Longfellow was the second one of eight children of his parents. He was
friendly, sensitive and meritorious from his childhood. He had his early
education at Portland Academy. Then he was admitted in Bowdoin College in
Brunswick, Maine in 1822. At Bowdoin, he met Nathaniel Hawthorne who became his
lifelong friend. After graduating from there in 1825, he made a long European
tour.
He returned home in
1830 and became the first Professor of Modern Languages at Bowdoin College. In
1831, he married Mary Storer Potter, an intelligent and beautiful girl of
Portland. But his 22 year old wife died during their trip in Rotterdam after
suffering a miscarriage in 1835. When he returned to the United States in 1836,
he became the Professor of Modern Languages at Harvard University. Then he
settled in Cambridge, Massachusetts, where he lived for the rest of his life
although he liked to spend summers at his home Nahant.
After seven years of
courtship he married Miss Frances ‘Fanny’ Appleton, the daughter of a wealthy
Boston industrialist, Nathal Appleton in 1843, eight years after the death of
his first wife. He resigned his professorship in 1854 to devote all his time to
poetry. He was also a devoted husband. But his marriage ended in sadness. After
eighteen years of happy married life, Fanny was accidentally burnt to death in
1861. Longfellow was devastated by her death and never fully recovered. He died
on 24 March in 1882, after suffering from peritonitis for five years. He was
buried at Mount Auburn Cemetery, Cambridge, Massachusetts.

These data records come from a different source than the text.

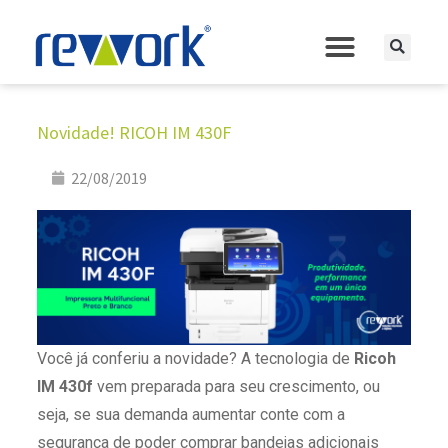
Novidade! RICOH IM 430F
22/08/2019
Você já conferiu a novidade? A tecnologia de
Ricoh
IM 430f
vem preparada para seu crescimento, ou
seja, se sua demanda aumentar conte com a
segurança de poder comprar bandejas adicionais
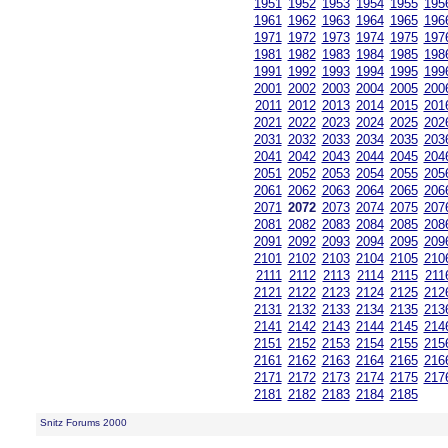
1951
1952
1953
1954
1955
195
1961
1962
1963
1964
1965
196
1971
1972
1973
1974
1975
197
1981
1982
1983
1984
1985
198
1991
1992
1993
1994
1995
199
2001
2002
2003
2004
2005
200
2011
2012
2013
2014
2015
201
2021
2022
2023
2024
2025
202
2031
2032
2033
2034
2035
203
2041
2042
2043
2044
2045
204
2051
2052
2053
2054
2055
205
2061
2062
2063
2064
2065
206
2071
2072
2073
2074
2075
207
2081
2082
2083
2084
2085
208
2091
2092
2093
2094
2095
209
2101
2102
2103
2104
2105
210
2111
2112
2113
2114
2115
211
2121
2122
2123
2124
2125
212
2131
2132
2133
2134
2135
213
2141
2142
2143
2144
2145
214
2151
2152
2153
2154
2155
215
2161
2162
2163
2164
2165
216
2171
2172
2173
2174
2175
217
2181
2182
2183
2184
2185
Snitz Forums 2000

He became one of the most popular poets of his day in
America and England. He began to write and publish poetry at the age of
thirteen. His first notable publication Voices
of Night (1839) was a collection of poems including The Psalm of Life, The
Beleaguered City and The Midnight
Mass of the Dying Year. His other major collection of poems are Evangeline (1847), The Golden Legend (1851), The
Song of Hiawatha (1855), The
Courtship of Miles Standish (1858), Tales
of a Wayside Inn (1863), Birds of
Passage, etc. His poetry is based on common and easily understood themes
with simple, clean and lucid language.